Contigs are a set of overlapping oriented reads.  A single contig is constructed from two or more overlapping and oriented reads.  The reads share a subset or all of their nucleotide base pairs.  The reads may have to be reversed (“flipped”) to yield a matching orientation, although this is rarely necessary.

Scaffolds

Scaffolds are a set of joined-oriented contigs.  A single scaffold is constructed from two or more joined and oriented contigs.  The contigs may have to be reversed (“flipped”) to yield a matching orientation.  The contigs may be overlapping or non-overlapping.

Chromosomes

Chromosomes are a set of joined-oriented scaffolds.  A single chromosome is constructed from two or more joined and oriented scaffolds.  The scaffolds may have to be reversed (“flipped”) to yield a matching orientation.  The scaffolds may be overlapping or non-overlapping.

 

Fig. 1

De novo Assembly Process

Fig. 1 shows an overview of the de novo assembly process.  Partially, or sometimes fully, overlapping reads are assembled into one or more contigs.  Sets of overlapping or non-overlapping contigs are joined into one or more scaffolds.  Sets of overlapping or non-overlapping scaffolds are joined into a single chromosome.

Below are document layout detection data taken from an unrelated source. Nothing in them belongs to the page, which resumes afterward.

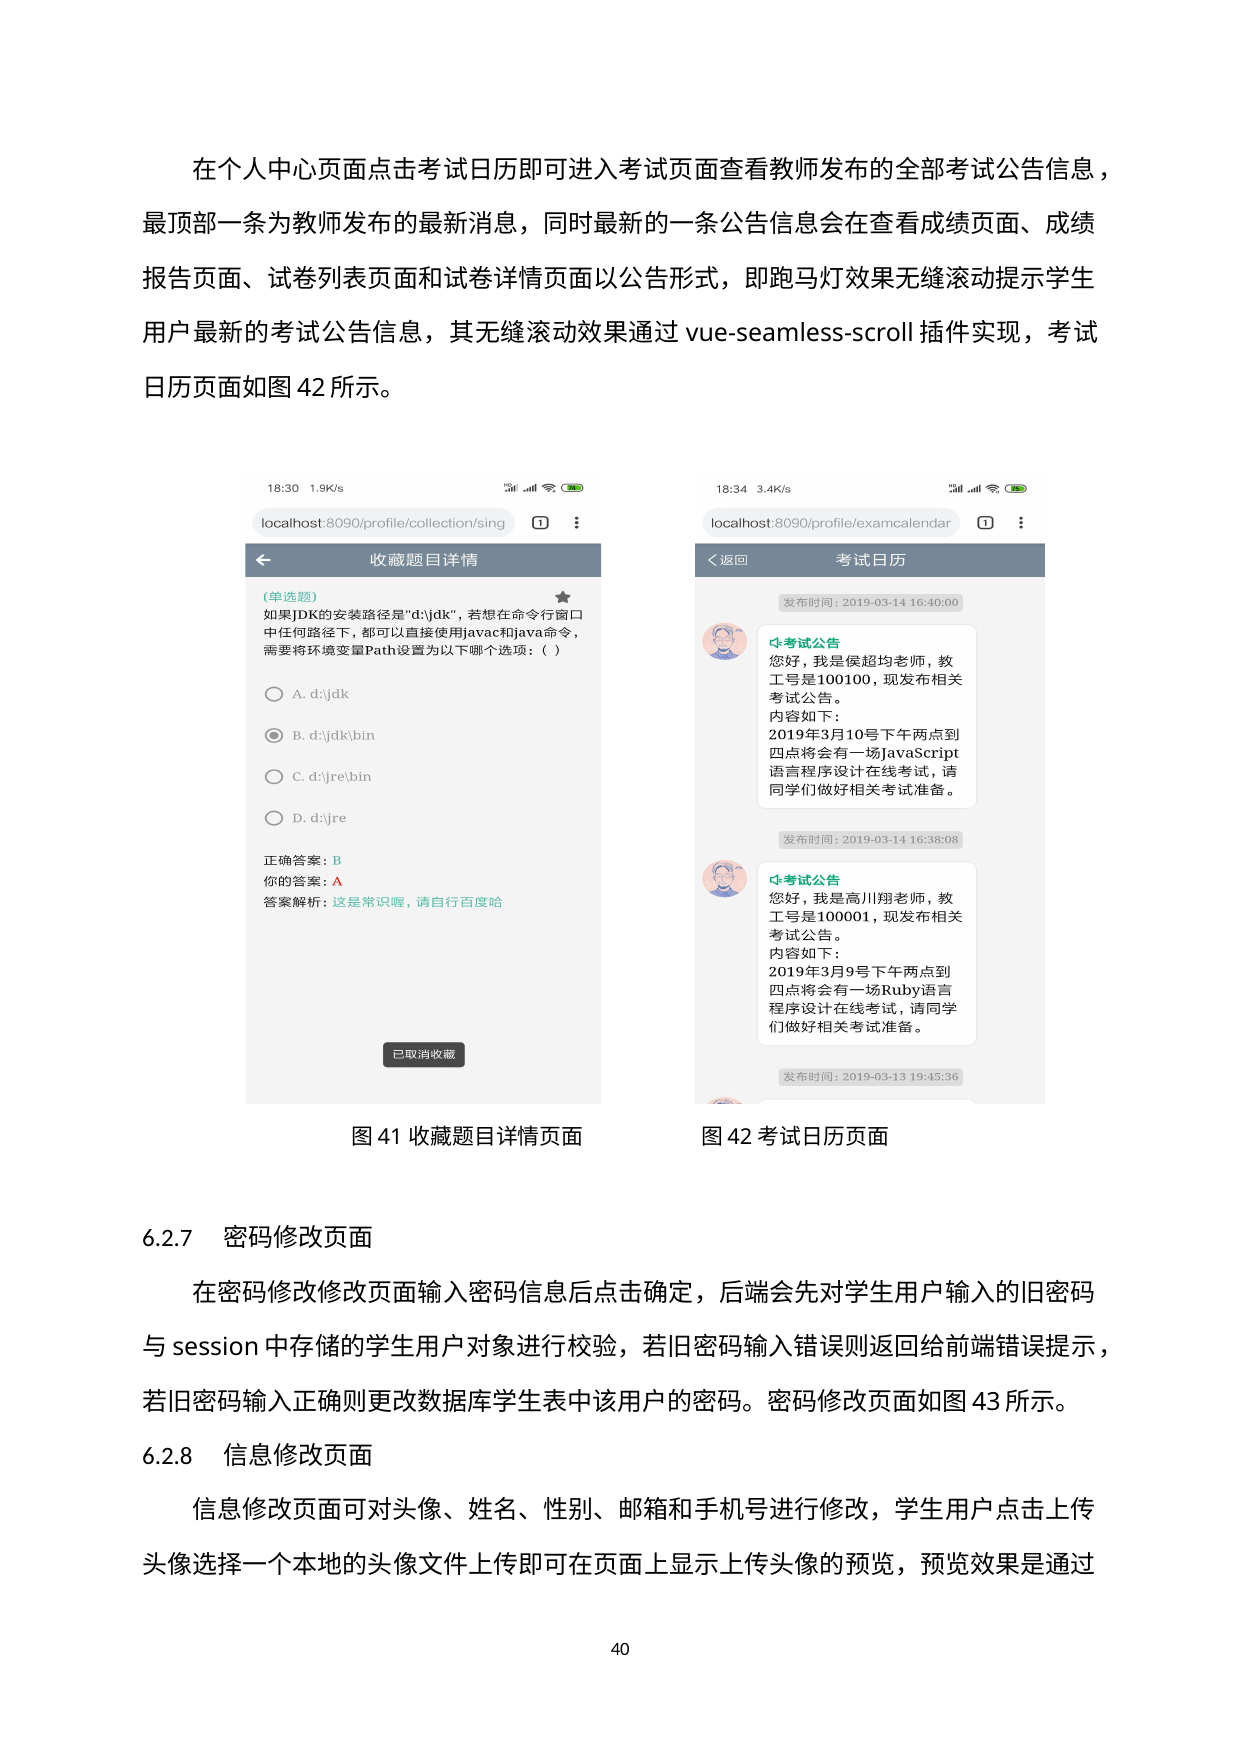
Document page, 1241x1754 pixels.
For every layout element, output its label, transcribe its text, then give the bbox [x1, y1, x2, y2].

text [142, 1490, 1098, 1580]
text 在个人中心页面点击考试日历即可进入考试页面查看教师发布的全部考试公告信息，最顶部一条为教师发布的最新消息，同时最新的一条公告信息会在查看成绩页面、成绩报告页面、试卷列表页面和试卷详情页面以公告形式，即跑马灯效果无缝滚动提示学生用户最新的考试公告信息，其无缝滚动效果通过vue-seamless-scroll插件实现，考试日历页面如图42所示。 [142, 149, 1098, 403]
picture [245, 472, 602, 1104]
text 密码修改页面 [142, 1218, 1098, 1254]
text 信息修改页面 [142, 1435, 1098, 1472]
text 在密码修改修改页面输入密码信息后点击确定，后端会先对学生用户输入的旧密码与session中存储的学生用户对象进行校验，若旧密码输入错误则返回给前端错误提示，若旧密码输入正确则更改数据库学生表中该用户的密码。密码修改页面如图43所示。 [142, 1272, 1098, 1417]
text 图41 收藏题目详情页面 图42 考试日历页面 [142, 472, 1098, 1151]
picture [695, 472, 1045, 1104]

In the contig assembly step, reads must overlap by a minimum number of base pairs, or k-mers, before they can be mapped together.

In the scaffold assembly step, contigs do not necessarily have to overlap in order to be joined together.  This can be attributed to paired-end sequencing.

In the chromosome assembly step, scaffolds are joined together in a gap-filling, gap-closing, or genome finishing process.  This final step is difficult, and sometimes impossible, to complete using only short-read technology.  The presence of repetitive sequences especially can inhibit gap-filling using only short-reads, although some progress is being made in this area.

Finishing complete chromosomes often require the use of multiple sequencing technologies and hybrid assembly protocols.  You’ll often see short-read technology combined with long-read technology, optical maps, Bionano maps, etc. to generate fully finished genomes.  Employing multiple sequencing technologies on a per-sample basis can be costly.

Assembly Algorithms

There are many de novo assembly algorithms and software applications available for Next Generation sequencing projects.  For small genome assembly (i.e. bacterial scale genomes) we often use Spades and Geneious but may use other tools if it’s more appropriate.

Assembly Quality

In general, we use Quast to report on the quality of de novo assembled scaffolds.

Sequencing Assembly Services at The Sequencing Center

We offer de novo assembly services for short-read and long-read datasets, and hybrid assembly using a combination of short- and long-reads.

With short-reads alone, we can perform de novo assembly to the scaffold level for many smaller genomes, such as bacteria, bacteriophage, virus, yeast, fungi, etc.  With long-reads alone, we can perform de novo assembly to generate either complete genomes or nearly complete genomes, again for mostly smaller (microbial scale) genomes.

We can also perform hybrid de novo assembly with a combination of short-reads and long-reads.  In most cases, hybrid assemblies yield fully finished, complete genomes for microbial-sized genomes, although this incurs additional costs as you must run both short-read and long-read sequencing for each sample.